Галактион задумался, загибая пальцы.
— Пятеро точно. Может, семеро, если их правильно подтолкнуть. Но это всё равно меньшинство. Крамской контролирует большинство через страх и финансовые рычаги.
— А если убрать финансовые рычаги? Совет купцов Новгорода финансирует Академический совет. Что если они потребуют аудита после разоблачения коррупции?
— Это… это действительно может сработать, — оживился Старицкий. — Михаил Посадник — прагматик. Если он увидит, что деньги купцов разворовываются, то перекроет финансирование.
— Именно на это я и рассчитываю. А пока нам нужно обеспечить безопасность оставшихся. Девятнадцать преподавателей из вашего списка уже перебрались в Угрюм, но четверо всё ещё не приехали.
— Да, они завершают дела, — Старицкий помрачнел. — Крамской пока не знает о списке. Но как только узнает… Он способен на многое, когда загнан в угол.
— Тогда действуем быстро. Свяжитесь с ними сегодня же. Пусть выезжают немедленно. В Угрюме им будет безопаснее.
— Вы очень уверены в себе, маркграф.
— Я уверен в своих методах. И в талантах тех детей, которым традиционная система отказала в праве на образование. Знаете, что показательно? Егор, мальчик, который демонстрировал управление металлом — сын простого кузнеца. Два месяца обучения, и он делает то, что многие Ученики не могут после года занятий.

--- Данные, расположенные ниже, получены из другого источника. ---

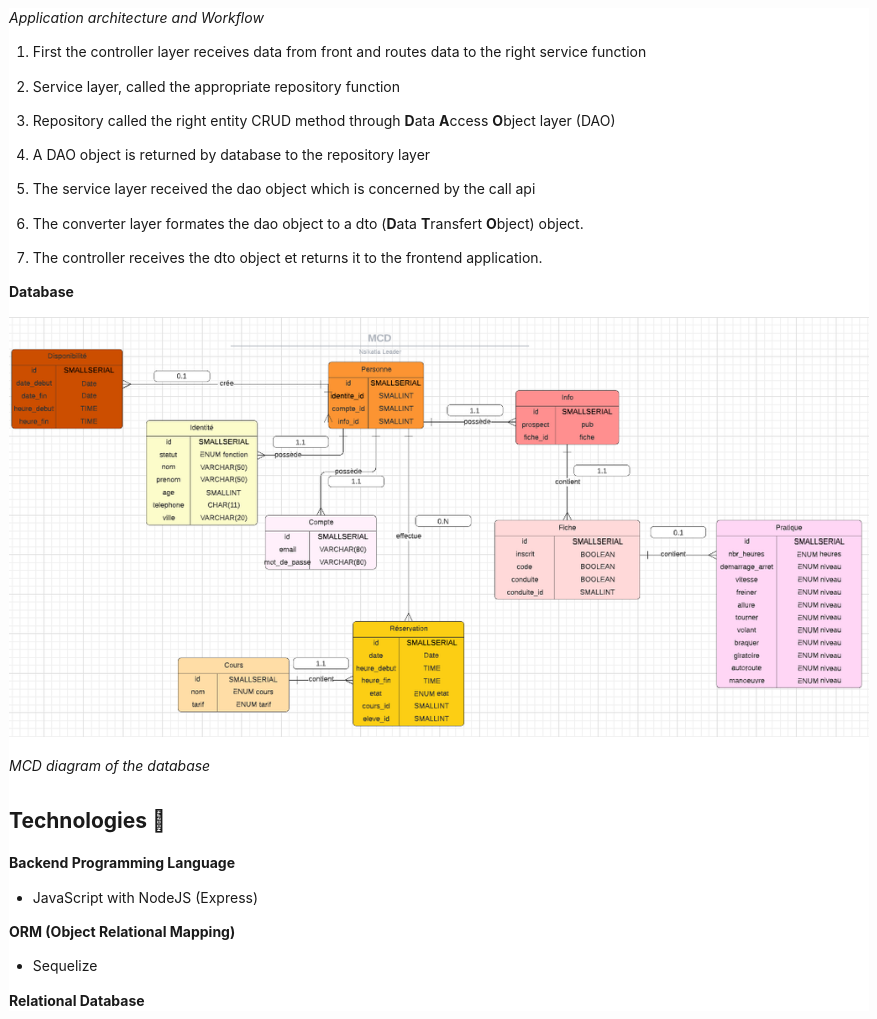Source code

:  *Application architecture and Workflow*

1. First the controller layer receives data from front and routes data to the right service function

2. Service layer, called the appropriate repository function

3. Repository called the right entity CRUD method through **D**ata **A**ccess **O**bject layer (DAO)

4. A DAO object is returned by database to the repository layer

5. The service layer received the dao object which is concerned by the call api

6. The converter layer formates the dao object to a dto (**D**ata **T**ransfert **O**bject) object.

7. The controller receives the dto object et returns it to the frontend application.

**Database**

![MCD Diagram](images/MCD.PNG)

*MCD diagram of the database*


## Technologies 🔨

**Backend Programming Language**

- JavaScript with NodeJS (Express)

**ORM (Object Relational Mapping)**

- Sequelize

**Relational Database**

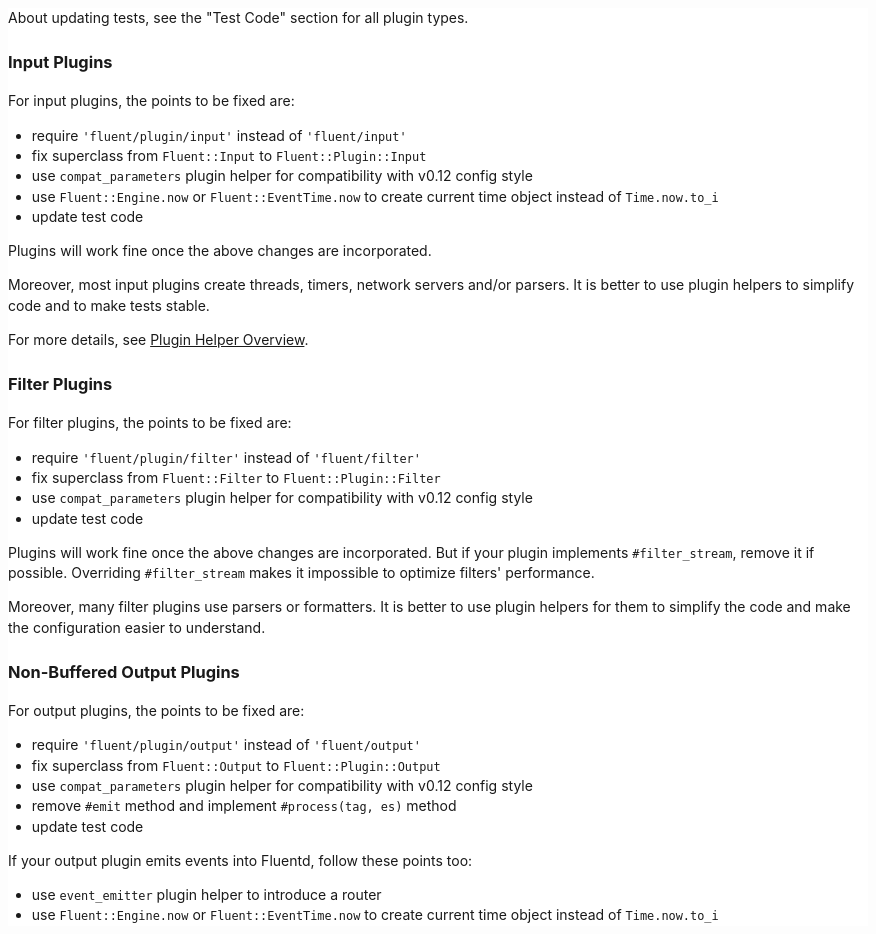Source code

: About updating tests, see the "Test Code" section for all plugin types.


### Input Plugins

For input plugins, the points to be fixed are:

- require `'fluent/plugin/input'` instead of `'fluent/input'`
- fix superclass from `Fluent::Input` to `Fluent::Plugin::Input`
- use `compat_parameters` plugin helper for compatibility with v0.12 config style
- use `Fluent::Engine.now` or `Fluent::EventTime.now` to create current time
  object instead of `Time.now.to_i`
- update test code

Plugins will work fine once the above changes are incorporated.

Moreover, most input plugins create threads, timers, network servers and/or
parsers. It is better to use plugin helpers to simplify code and to make tests
stable.

For more details, see
[Plugin Helper Overview](/developer/plugin-helper-overview.md).


### Filter Plugins

For filter plugins, the points to be fixed are:

- require `'fluent/plugin/filter'` instead of `'fluent/filter'`
- fix superclass from `Fluent::Filter` to `Fluent::Plugin::Filter`
- use `compat_parameters` plugin helper for compatibility with v0.12 config style
- update test code

Plugins will work fine once the above changes are incorporated. But if your
plugin implements `#filter_stream`, remove it if possible. Overriding
`#filter_stream` makes it impossible to optimize filters' performance.

Moreover, many filter plugins use parsers or formatters. It is better to use
plugin helpers for them to simplify the code and make the configuration easier
to understand.


### Non-Buffered Output Plugins

For output plugins, the points to be fixed are:

- require `'fluent/plugin/output'` instead of `'fluent/output'`
- fix superclass from `Fluent::Output` to `Fluent::Plugin::Output`
- use `compat_parameters` plugin helper for compatibility with v0.12 config style
- remove `#emit` method and implement `#process(tag, es)` method
- update test code

If your output plugin emits events into Fluentd, follow these points too:

- use `event_emitter` plugin helper to introduce a router
- use `Fluent::Engine.now` or `Fluent::EventTime.now` to create current time
  object instead of `Time.now.to_i`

В этот момент мой магофон издал мелодичный звон. Номер был незнакомый, новгородский код.
— Маркграф Платонов слушает, — ответил я.
— Добрый вечер, Ваше Сиятельство, — раздался вежливый мужской голос с лёгким северным акцентом. — Меня зовут Фёдор Аркадьевич, я секретарь господина Посадника. Он желает встретиться с вами.